The agreement aims at improving international tax law enforcement and implementing the provisions of the US Foreign Accounts Tax Compliance Act (FATCA). The pact calls for the Israel Tax Authority to turn over information on American account holders to the IRS in America by September 30, 2015, but since the pact has yet to be ratified by the Knesset, Israeli authorities will put a temporary hold on enforcing the process.
The Finance Ministry’s Frida Israeli, who headed up the negotiations team, hailed the pact, saying, “The agreement marks a milestone in international cooperation in exchanging information between tax authorities.”
The agreement places Israel among the already 28 nations who have who have signed onto the U.S. Foreign Accounts Tax Compliance Act (FACTA) which was created to hunt down U.S. individuals and corporations using accounts in foreign nations as tax shelters.

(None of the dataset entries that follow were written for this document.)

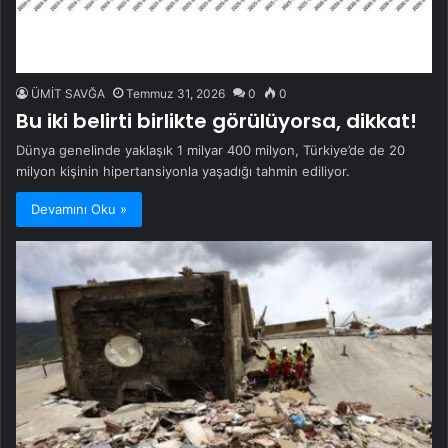
ÜMİT SAVĞA
Temmuz 31, 2026
0
0
Bu iki belirti birlikte görülüyorsa, dikkat!
Dünya genelinde yaklaşık 1 milyar 400 milyon, Türkiye’de de 20
milyon kişinin hipertansiyonla yaşadığı tahmin ediliyor.
Devamını Oku »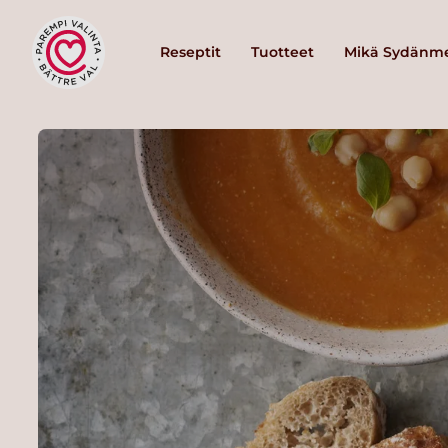
Reseptit
Tuotteet
Mikä Sydänme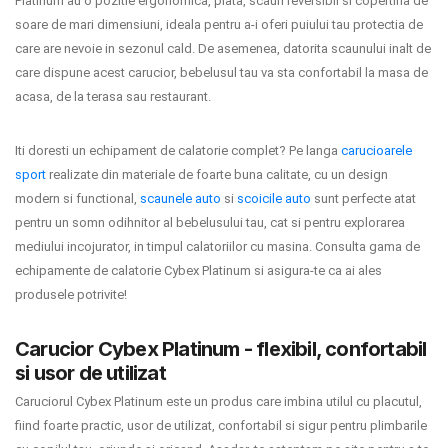
Platinum au o pozitie ergonomica, plata, scaun reversibil si copertina de
INGRIJIRE PERSONALA
soare de mari dimensiuni, ideala pentru a-i oferi puiului tau protectia de
care are nevoie in sezonul cald. De asemenea, datorita scaunului inalt de
BAIE SI TOALETA
care dispune acest carucior, bebelusul tau va sta confortabil la masa de
acasa, de la terasa sau restaurant.
Informatii companie
Iti doresti un echipament de calatorie complet? Pe langa
carucioarele
sport
realizate din materiale de foarte buna calitate, cu un design
Despre noi
modern si functional,
scaunele auto
si
scoicile auto
sunt perfecte atat
pentru un somn odihnitor al bebelusului tau, cat si pentru explorarea
Blog
mediului incojurator, in timpul calatoriilor cu masina. Consulta gama de
Regulament giveaway
echipamente de calatorie Cybex Platinum si asigura-te ca ai ales
produsele potrivite!
Showroom
Carucior Cybex Platinum - flexibil, confortabil
Depozit
si usor de utilizat
Q & A
Caruciorul Cybex Platinum este un produs care imbina utilul cu placutul,
fiind foarte practic, usor de utilizat, confortabil si sigur pentru plimbarile
Branduri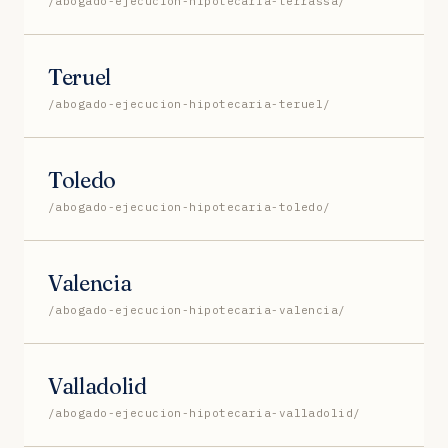
/abogado-ejecucion-hipotecaria-terrassa/
Teruel
/abogado-ejecucion-hipotecaria-teruel/
Toledo
/abogado-ejecucion-hipotecaria-toledo/
Valencia
/abogado-ejecucion-hipotecaria-valencia/
Valladolid
/abogado-ejecucion-hipotecaria-valladolid/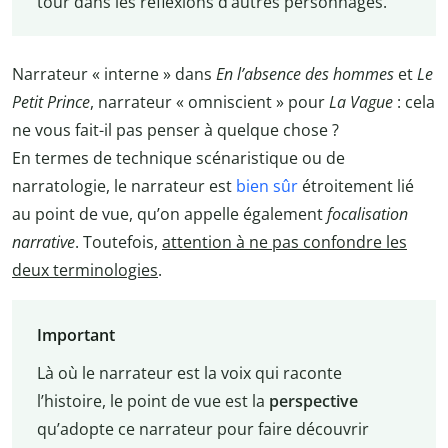
tour dans les réflexions d’autres personnages.
Narrateur « interne » dans
En l’absence des hommes
et
Le
Petit Prince
, narrateur « omniscient » pour
La Vague
: cela
ne vous fait-il pas penser à quelque chose ?
En termes de technique scénaristique ou de
narratologie, le narrateur est
bien sûr
étroitement lié
au point de vue, qu’on appelle également
focalisation
narrative
. Toutefois,
attention à ne pas confondre les
deux terminologies
.
Important
Là où le narrateur est la voix qui raconte
l’histoire, le point de vue est la
perspective
qu’adopte ce narrateur pour faire découvrir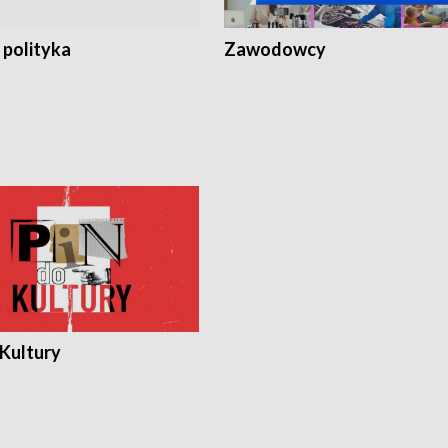
 polityka
Zawodowcy
 Kultury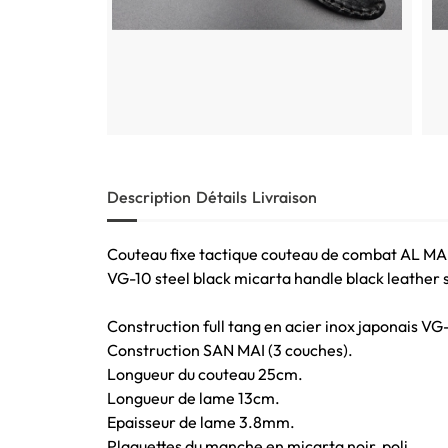
Description
Détails
Livraison
Couteau fixe tactique couteau de combat AL MAR
VG-10 steel black micarta handle black leather
Construction full tang en acier inox japonais VG
Construction SAN MAI (3 couches).
Longueur du couteau 25cm.
Longueur de lame 13cm.
Epaisseur de lame 3.8mm.
Plaquettes du manche en micarta noir, poli.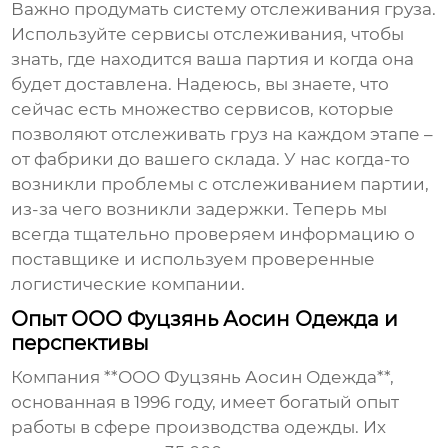
Важно продумать систему отслеживания груза.
Используйте сервисы отслеживания, чтобы
знать, где находится ваша партия и когда она
будет доставлена. Надеюсь, вы знаете, что
сейчас есть множество сервисов, которые
позволяют отслеживать груз на каждом этапе –
от фабрики до вашего склада. У нас когда-то
возникли проблемы с отслеживанием партии,
из-за чего возникли задержки. Теперь мы
всегда тщательно проверяем информацию о
поставщике и используем проверенные
логистические компании.
Опыт ООО Фуцзянь Аосин Одежда и
перспективы
Компания **ООО Фуцзянь Аосин Одежда**,
основанная в 1996 году, имеет богатый опыт
работы в сфере производства одежды. Их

Appendix 1 of the agreement sets out guidelines for financial institutions on how to identify accounts that will be subject to the reporting requirements. Appendix 2 lists entities and types of account will be exempt from the requirements. Pension fund managers will not be obliged to report on pension savings accounts, and entities that present a low risk of tax avoidance, such as advanced trainings funds, provident funds for special purposes like sickness and vacations, and trustees of employee options schemes, will also be exempt.